Let $a,b,c>0$. Prove: $$\frac{1}{a^2+bc}+\frac{1}{b^2+ac}+\frac{1}{c^2+ab}\leq \frac{(a+b+c)^3}{6abc(a^2+b^2+c^2)}$$

Quidditch wrote: Let $a, b, c$ be positive real numbers.
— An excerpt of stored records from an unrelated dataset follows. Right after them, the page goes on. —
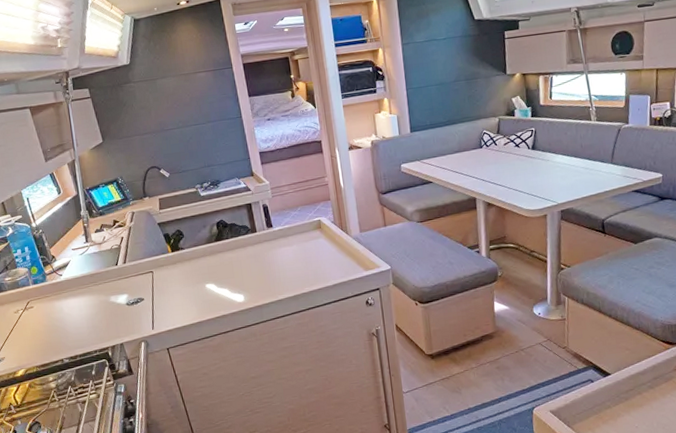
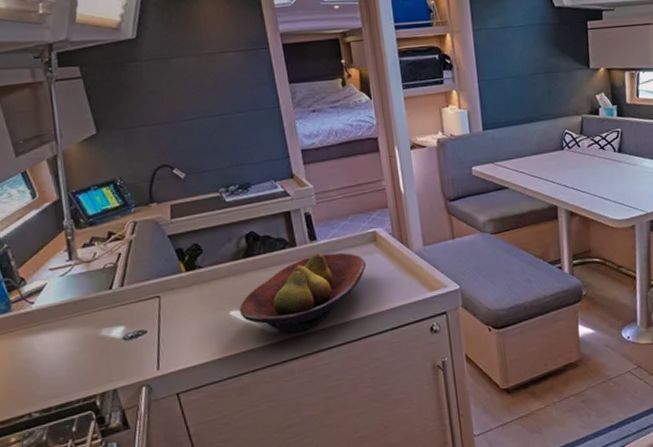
fruit bowl: none [213,237,313,303] -> present [240,252,366,333]

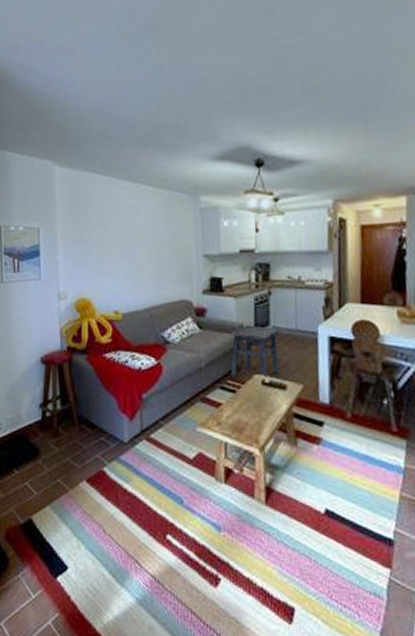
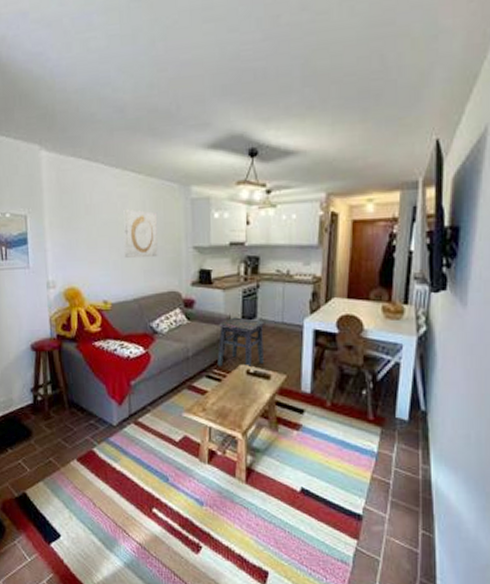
wall art: none [133,219,169,267] -> present [123,208,158,258]

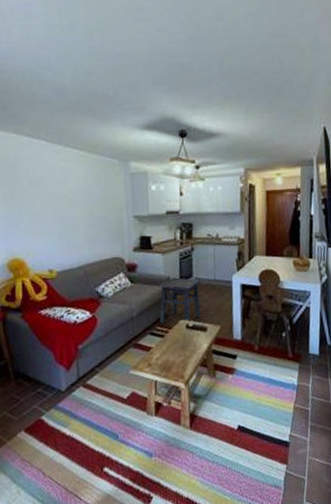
wall art: present [123,208,158,258] -> none [66,182,101,228]

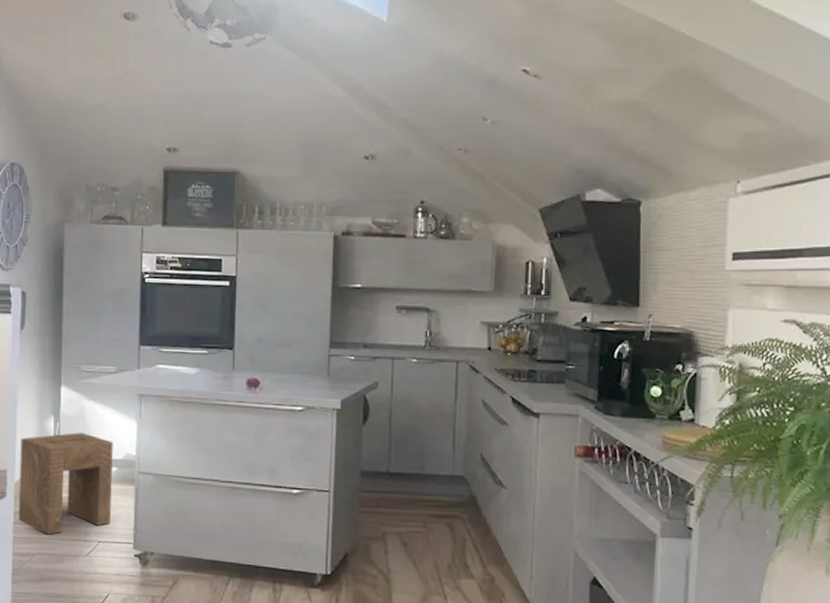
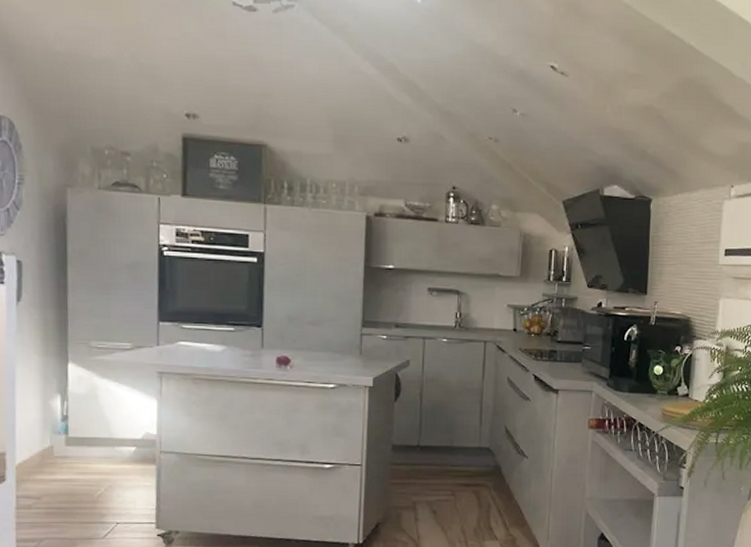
stool: present [18,433,113,535] -> none [21,412,131,518]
Prove that $$\frac1{a^2 + bc} + \frac1{b^2 + ca} + \frac1{c^2 + ab}\leq\frac{a+b+c}{2abc}.$$ $\frac1{a^2 + bc}\le \frac1{2\sqrt{a^2bc}} =\frac{\sqrt{bc}}{2abc}\le \frac{b+c} {4abc}$

Notice that $\sum_{cyc}\frac{1}{a^2+bc}\overset{\text{T2'S}}{\ge}\frac{9}{\sum_{cyc}a^2+\sum_{cyc}ab}$ Thus we need $\frac{9}{\sum_{cyc}a^2+\sum_{cyc}ab}\ge\frac{3\sum_{cyc}ab}{2\sum_{cyc}a^2b^2}$ furthermore clearing the fractions yields $6\sum_{cyc}a^2b^2\ge\sum_{cyc}a^2\sum_{cyc}ab+\sum_{cyc}ab=\sum_{sym}a^3b+3abc\sum_{cyc}a+\sum_{cyc}a^2b^2$ Which simplifies to $5\sum_{cyc}a^2b^2\ge\sum_{sym}a^3b+3abc\sum_{cyc}a$ however notice that $(2,2,0)\succ(3,1,0)$ thus $2\sum_{cyc}a^2b^2\overset{\text{Muirhead}}{\ge}\sum_{sym}a^3b$ Therefore the inequality transforms into $3\sum_{cyc}a^2b^2\ge3abc\sum_{cyc}a\Longleftrightarrow\sum_{cyc}a^2b^2\ge abc\sum_{cyc}a=\sum_{cyc}a^2bc$ Now notice that $(2,2,0)\succ(2,1,1)$ therefore $\sum_{cyc}a^2b^2\overset{\text{Muirhead}}{\ge}\sum_{cyc}a^2bc$ so this finishes the left side of the inequality. Notice that $\frac{1}{a^2+bc}\overset{\text{AM-GM}}{\le}\frac{1}{2a\sqrt{bc}}=\frac{\sqrt{bc}}{2abc}\overset{\text{AM-GM}}{\le}\frac{b+c}{4abc}$ Therefore $\sum_{cyc}\frac{1}{a^2+bc}\le\sum_{cyc}\frac{b+c}{4abc}=\frac{1}{4}\cdot\frac{2\sum_{cyc}a}{abc}=\frac{\sum_{cyc}a}{2abc}$ so this finishes the right side of the inequaality. $$\blacksquare.$$